Все время ускользает грань между реальной театральной игрой и игрой в эту самую игру. Свадьба Руслана и Людмилы – костюмированный корпоратив. Мертвое поле – киношная декорация с уходящими в финале с работы трупами боевиков. Замок Наины – ролевая игра в бордель, причем заманивающий не такой банальностью, как телесная доступность, а намного более дефицитными вещами: беззаботностью, дурашливостью, тихим девичьим уютом, к которым очень идет танцевальная сюита из глинкинской оперы.

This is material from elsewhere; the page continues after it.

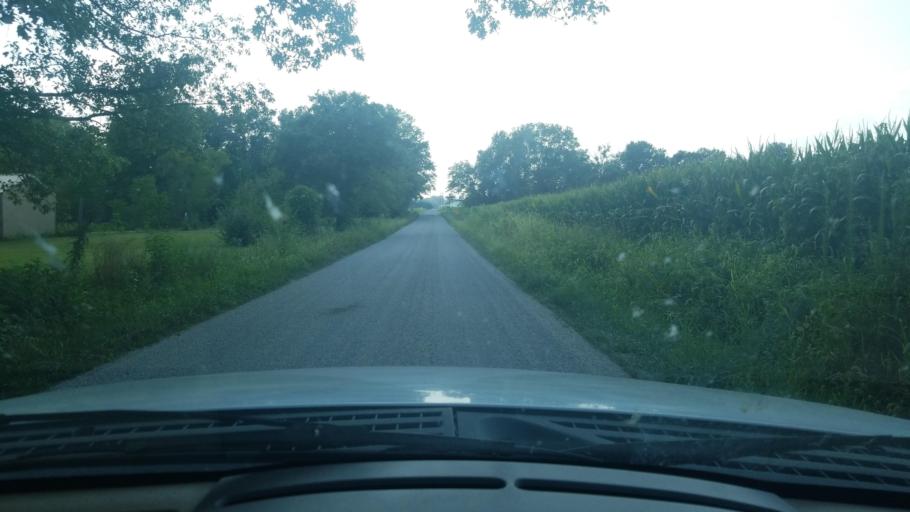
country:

Самая нервная и дискомфортная – сцена у Черномора. Как раз из-за несоответствия между внешним райским благополучием, с его белыми гостинично-больничными интерьерами, услужливо-садистскими горничными, маникюршами, идеальных пропорций любовниками, – и внутренним разрушением Людмилы, которая больше не может играть ни в какие игры.

Но почти все остальные в них играют. И зрители, привычные к ежевечернему телепросмотру «Голых и смешных», но вопящие «Позор!» при виде накачанного культуриста, − зрители, конечно, тоже.

Главный герой в постановке – вовсе не Руслан, а Финн. И выучивший эту загадочную русскую партию американский тенор Чарльз Уоркмен – фантастическая находка. Его чистый голос и амплуа интеллектуала-романтика, снедаемого рефлексией и сомнением, – смыслообразующие элементы всей конструкции. Его проговоренные и непроговоренные разногласия с Наиной – сюжетная зацепка, с помощью которой Черняков выстраивает свой очередной перпендикуляр к классическому тексту. Появляющиеся во время смены декораций огромные молчаливые экраны с выразительными лицами Финна и Наины показывают кукловодов, доброго и злого, придумавших историю с похищением, чтобы доказать друг другу недоказуемое: что любовь есть и что любви нет. Так гласят титры с их выдуманным разговором.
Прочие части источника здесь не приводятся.